Batting & Pitching Blogs
|Posted on August 7, 2016 at 9:40 PM|
I have been teaching baseball and fastpitch softball hitting for eight years now and still at least one time per week I am asked by a new parent or student if I teach the rotational swing or linear swing. From the very beginning I have told them neither one, I teach how the very best Major League baseball and Team USA softball hitters actually use their body when they swing the bat. For years most of them gave me a puzzled look because their coaches and former hitting instructors had taught them one or the other. Almost all hitting websites say these are the two swings that are used by hitters.
Recently I have read some instructors, even one that has taught the rotational swing for years, say they don't teach the rotational or linear swing they teach a combination of both. This is a little better but it still isn't the way the greatest hitters swing the bat.
I teach how the very best hitters in baseball and fastpitch softball actually swing because they don't use rotational, linear or the combination of both. The average professional hitter does use them. The best hitters have a different swing and that is what separates them from the average hitter. But when a great hitter starts using any of these swings they will go into a slump and become an average hitter until they go back to using the body the way they did before.

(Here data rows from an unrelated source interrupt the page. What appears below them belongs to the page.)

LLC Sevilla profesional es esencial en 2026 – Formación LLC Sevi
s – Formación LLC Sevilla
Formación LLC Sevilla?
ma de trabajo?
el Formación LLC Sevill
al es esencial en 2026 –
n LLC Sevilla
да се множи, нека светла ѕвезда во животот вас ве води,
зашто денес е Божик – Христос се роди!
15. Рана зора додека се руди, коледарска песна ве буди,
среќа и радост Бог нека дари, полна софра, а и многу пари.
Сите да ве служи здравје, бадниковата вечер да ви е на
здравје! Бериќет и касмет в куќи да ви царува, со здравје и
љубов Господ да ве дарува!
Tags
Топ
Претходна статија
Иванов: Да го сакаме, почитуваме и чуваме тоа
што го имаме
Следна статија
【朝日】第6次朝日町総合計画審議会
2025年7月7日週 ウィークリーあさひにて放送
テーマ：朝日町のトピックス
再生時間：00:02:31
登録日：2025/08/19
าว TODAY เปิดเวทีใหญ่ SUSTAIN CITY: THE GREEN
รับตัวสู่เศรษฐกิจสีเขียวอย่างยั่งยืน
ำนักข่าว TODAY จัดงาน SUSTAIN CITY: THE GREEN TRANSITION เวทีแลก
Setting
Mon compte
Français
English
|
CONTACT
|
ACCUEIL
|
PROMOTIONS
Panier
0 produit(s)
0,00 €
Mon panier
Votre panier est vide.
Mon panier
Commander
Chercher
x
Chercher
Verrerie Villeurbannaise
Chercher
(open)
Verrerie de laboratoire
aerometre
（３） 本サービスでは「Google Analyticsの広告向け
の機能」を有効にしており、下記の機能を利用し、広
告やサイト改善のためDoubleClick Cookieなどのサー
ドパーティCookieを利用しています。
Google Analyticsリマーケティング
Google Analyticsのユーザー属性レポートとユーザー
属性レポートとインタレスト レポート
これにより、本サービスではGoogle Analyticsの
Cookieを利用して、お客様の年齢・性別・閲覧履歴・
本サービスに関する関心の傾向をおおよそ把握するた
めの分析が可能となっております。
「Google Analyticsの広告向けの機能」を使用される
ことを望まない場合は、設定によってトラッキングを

Every day we have baseball and fastpitch softball batters come in to practice their hitting in our batting cages. They are mostly between six years old all the way to playing in college. Almost every hitters (up to 99%) swing is linear, rotational or combination of both because that is what they have been taught. You can really tell this when high school baseball and fastpitch softball players come in to hit. Almost all of them average only 3 to 4 line drives out of sixteen pitches. They hit 12 to 13 weaker pop ups and grounders. Right away you can see they are using one of these styles of hitting because they are swinging with their arms as hard as they can swing. Half of the swings they lose their balance and they are not consistent. It's not that their not a good hitter it's just the way they are swinging the bat, with their arms, makes hitting much more challenging.
One reason rotational, linear hitting and even the combination of both makes a batter inconsistent is the bat will not be in a good position during the swing. The very best hitters have the bat consistently in very specific positions during the swing so they can use their body and not their arms. If it is in the correct position, hitting becomes so much easier. When looking at the very best hitters in baseball and fastpitch softball at the half way point in their swing their bat is ready to go forward every time, that is why they have good timing and are very consistent.

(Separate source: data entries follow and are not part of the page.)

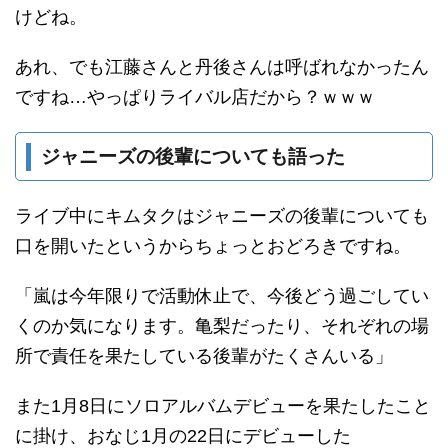
けどね。
あれ、でも江藤さんと丹後さんは呼ばれなかったん
ですね…やっぱりライバル店だから？ｗｗｗ
ジャニーズの後輩についても語った
ライブ中にキムタクはジャニーズの後輩についても
口を開いたというからちょっとおどろきですね。
「嵐は今年限りで活動休止で、今後どう過ごしてい
くのか気になります。亀梨だったり、それぞれの場
所で責任を果たしている後輩がたくさんいる」
また1月8日にソロアルバムデビューを果たしたこと
に掛け、おなじ1月の22日にデビューした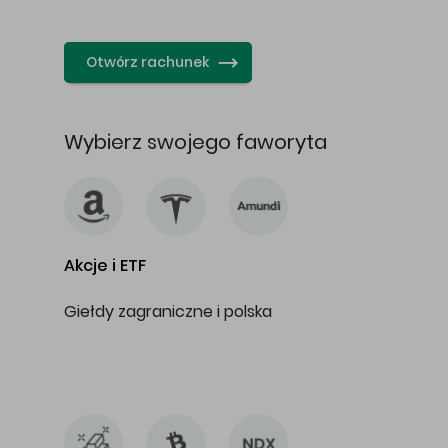
…
Otwórz rachunek
Wybierz swojego faworyta
Akcje i ETF
Giełdy zagraniczne i polska
…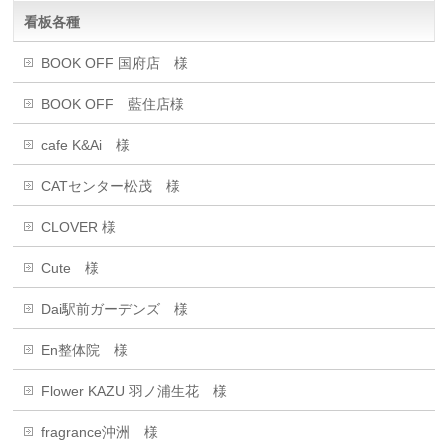
看板各種
BOOK OFF 国府店 様
BOOK OFF 藍住店様
cafe K&Ai 様
CATセンター松茂 様
CLOVER 様
Cute 様
Dai駅前ガーデンズ 様
En整体院 様
Flower KAZU 羽ノ浦生花 様
fragrance沖洲 様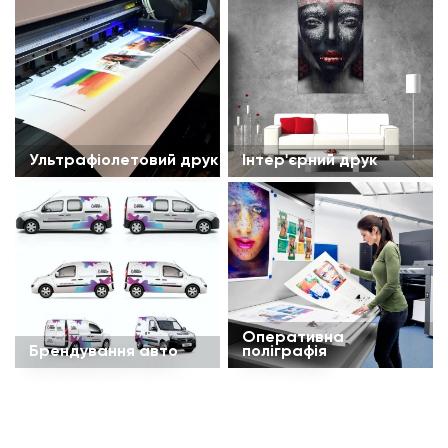
Ультрафіолетовий друк
Інтер'єрний друк
Оперативна
Брендування авто
поліграфія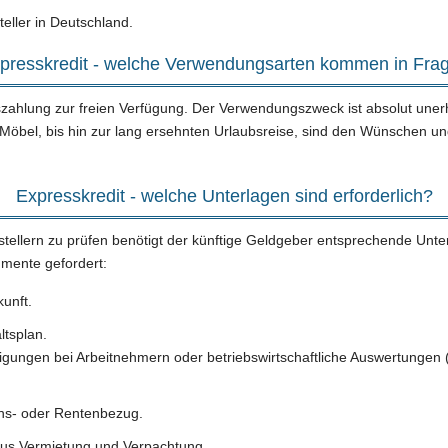
teller in Deutschland.
presskredit - welche Verwendungsarten kommen in Fra
uszahlung zur freien Verfügung. Der Verwendungszweck ist absolut une
Möbel, bis hin zur lang ersehnten Urlaubsreise, sind den Wünschen und
Expresskredit - welche Unterlagen sind erforderlich?
stellern zu prüfen benötigt der künftige Geldgeber entsprechende Unt
mente gefordert:
kunft.
ltsplan.
gungen bei Arbeitnehmern oder betriebswirtschaftliche Auswertungen
ns- oder Rentenbezug.
us Vermietung und Verpachtung.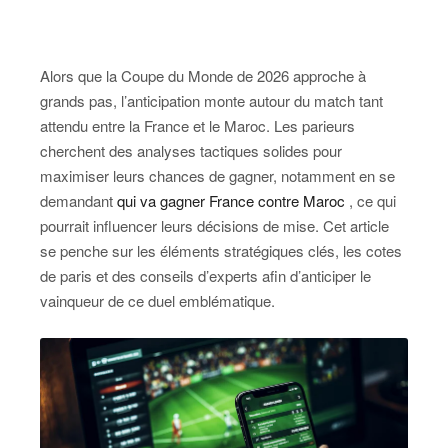
Alors que la Coupe du Monde de 2026 approche à
grands pas, l’anticipation monte autour du match tant
attendu entre la France et le Maroc. Les parieurs
cherchent des analyses tactiques solides pour
maximiser leurs chances de gagner, notamment en se
demandant
qui va gagner France contre Maroc
, ce qui
pourrait influencer leurs décisions de mise. Cet article
se penche sur les éléments stratégiques clés, les cotes
de paris et des conseils d’experts afin d’anticiper le
vainqueur de ce duel emblématique.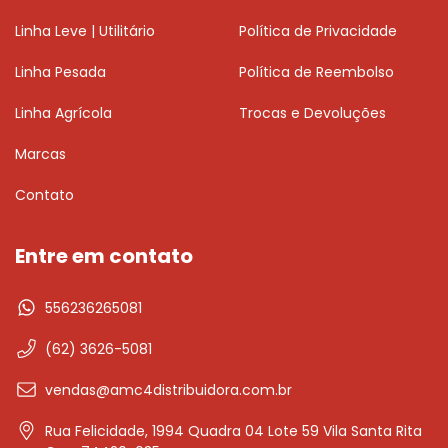
Linha Leve | Utilitário
Política de Privacidade
Linha Pesada
Política de Reembolso
Linha Agrícola
Trocas e Devoluções
Marcas
Contato
Entre em contato
556236265081
(62) 3626-5081
vendas@amc4distribuidora.com.br
Rua Felicidade, 1994 Quadra 04 Lote 59 Vila Santa Rita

Almost every hitter that comes in has their bat behind them at the half way point in their swing by one to two feet from swing to swing. If the bat is not in the correct position the batter can't swing with their body. The batter will now have to get their arms involved. This is where more problems start for the hitter. Depending on how far behind the bat is at this position, determines how fast the batter has to twist and pull the bat to catch up to the ball. This is why almost all hitters don't have good timing and are not consistent.
The problem is, the teaching that is making hitters inconsistent starts at the highest levels and trickles down to Little League coaches. Major league hitting coaches and even former players on ESPN say a hitter needs to rotate and trust his hands, he needs to swing down through the ball and use fast hands, he needs to get on top of the ball and many other bad hitting cues that will make a hitter use mainly their arms. Coaches and instructors teaching these are why Major League hitting stats have gone down so drastically the last nine years. Below is the league average from 2006, 2013 and from this year 2014.

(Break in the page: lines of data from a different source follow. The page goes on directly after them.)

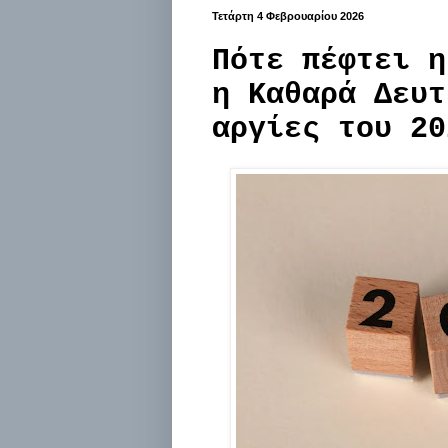
Τετάρτη 4 Φεβρουαρίου 2026
Πότε πέφτει η
η Καθαρά Δευτ
αργίες του 20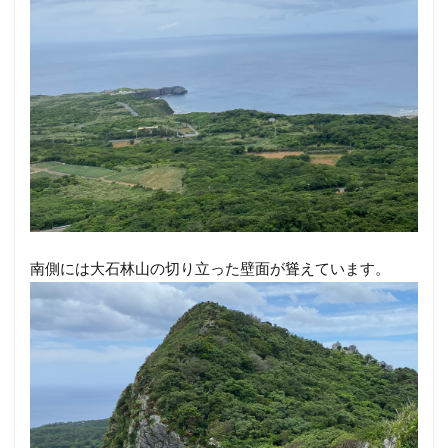
南側には大石林山の切り立った壁面が聳えています。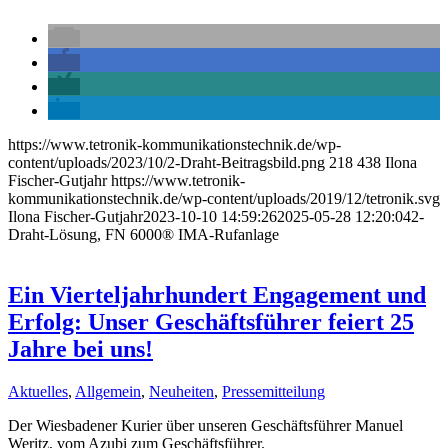
https://www.tetronik-kommunikationstechnik.de/wp-
content/uploads/2023/10/2-Draht-Beitragsbild.png
218
438
Ilona
Fischer-Gutjahr
https://www.tetronik-
kommunikationstechnik.de/wp-content/uploads/2019/12/tetronik.svg
Ilona Fischer-Gutjahr
2023-10-10 14:59:26
2025-05-28 12:20:04
2-
Draht-Lösung, FN 6000® IMA-Rufanlage
Ein Vierteljahrhundert Engagement und
Erfolg: Unser Geschäftsführer feiert 25
Jahre bei uns!
Aktuelles
,
Allgemein
,
Neuheiten
,
Pressemitteilung
Der Wiesbadener Kurier über unseren Geschäftsführer Manuel
Weritz, vom Azubi zum Geschäftsführer.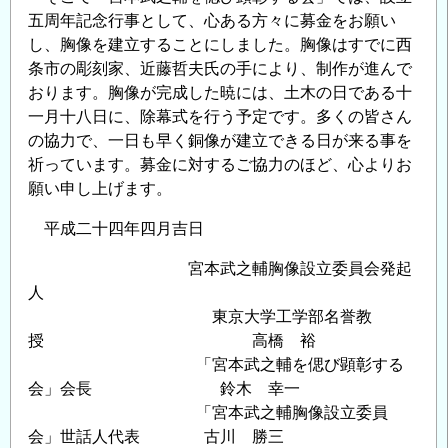
五周年記念行事として、心ある方々に募金をお願い
し、胸像を建立することにしました。胸像はすでに西
条市の彫刻家、近藤哲夫氏の手により、制作が進んで
おります。胸像が完成した暁には、土木の日である十
一月十八日に、除幕式を行う予定です。多くの皆さん
の協力で、一日も早く銅像が建立できる日が来る事を
祈っています。募金に対するご協力のほど、心よりお
願い申し上げます。
平成二十四年四月吉日
宮本武之輔胸像設立委員会発起
人
東京大学工学部名誉教
授 高橋 裕
「宮本武之輔を偲び顕彰する
会」会長 鈴木 幸一
「宮本武之輔胸像設立委員
会」世話人代表 古川 勝三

YEAR AVG HR RUNS RBI HITS DOUBLES SLUG
2006 .269 5386 23,599 22,491 45,073 9135 .432
2013 .253 4661 20,255 19,271 42,092 8222 .396
2014 .251 4186 19,761 18,745 41.595 8137 .386
As you can see averages, production and power are way down. That is because almost every hitting cue out there makes a hitter use mainly their arms and this puts the bat out of position. This makes hitting so much harder than it should be even for Major League players.
The three things I am asked for by students and parents are more power, consistency and better timing. Then they want to know how long it will take to see results. Other instructors have told them once they learn what they are teaching it will take about three to five months to see improvement. The problem was they still didn't see much improvement. I tell them as soon as they learn to put the bat in the proper position by using their body (not arms) they will see more power, consistency and better timing immediately.
When a batter learns how to get the bat in the proper position with their body during the swing, hitting becomes so much easier. The best players in baseball and fastpitch softball make hitting look so easy because they have their bat consistently in the same correct position. When they use their body the correct way this is easy to accomplish. This is why they look so smooth and effortless, hit the ball so hard and have great timing. Students that learn how to use the body to get the bat in the best position improve their timing and start consistently hitting harder line drives because the bat is where it should be, they don't have to speed it up to get to the ball.